Technology evolves, and vehicles become more automatic and connected to the internet, as well as other cars and roadway infrastructure, so it is now necessary to make a few changes to lower potential intrusion points.
A modern car has dozens of computers with as much as 100 million lines of code, and for every 1,000 lines there are as many as 15 bugs that can work as potential backdoors for hackers.
These potential backdoors are very much a threat, this was proven in when a pair of hackers demonstrated to WIRED that they could remotely hijack a Jeep's digital systems over the Internet, which led to Chrysler announcing a recall for 1.4 million vehicles.
Trillium Inc, a Tokyo-based company, has pledged to close the cyber security gap that threatens the safety of certain high-tech cars. They are adding extra encryption, intrusion detection and other firewall-like features.
For safety purposes, this obviously won’t be a software that you can install yourself, but will be built into the car by manufacturers.

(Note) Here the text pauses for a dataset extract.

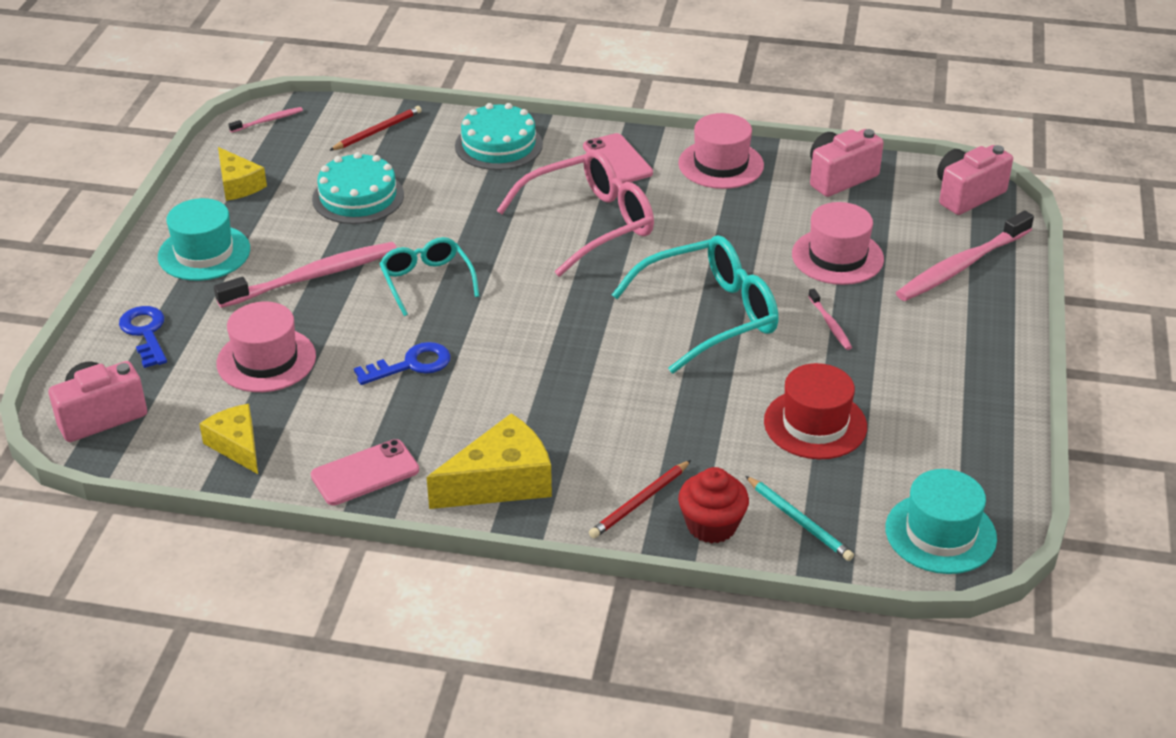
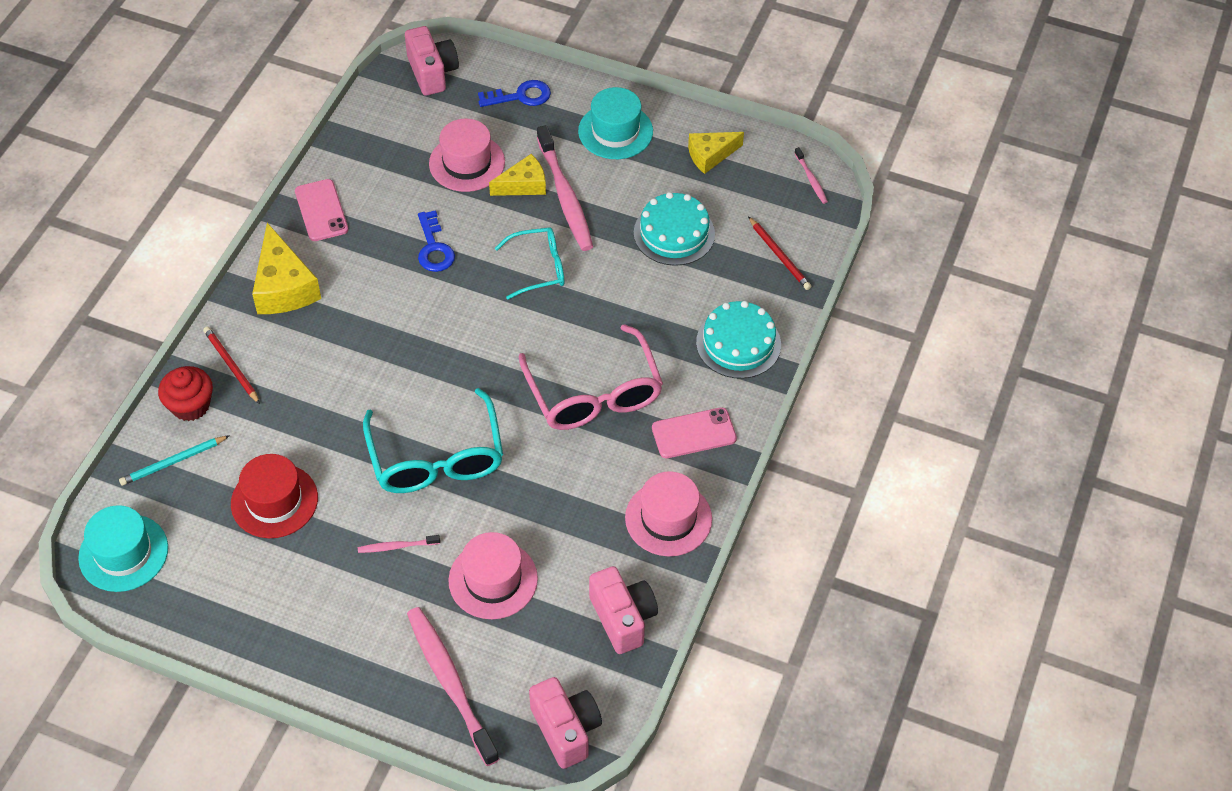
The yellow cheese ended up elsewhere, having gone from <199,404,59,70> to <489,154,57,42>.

“Hacked cars pose a far greater danger than hacked desktop consumers,” Trillium’s Adrian Sossna told TechCrunch. “The possible damage that a rogue hacked car can make is vast. It’s already happening, and I am concerned that we will see large hacks in the next 12 months.”
Trillium’s software lives on the car’s computing hardware, and is supposed to update itself. The software will encrypt all in-car transmissions; to prevent a security soft spot like a backseat media screen or Wi-Fi hotspot from becoming a backdoor into more critical systems. It will also watch over the car’s networks for unusual activity that could indicate an intrusion attempt.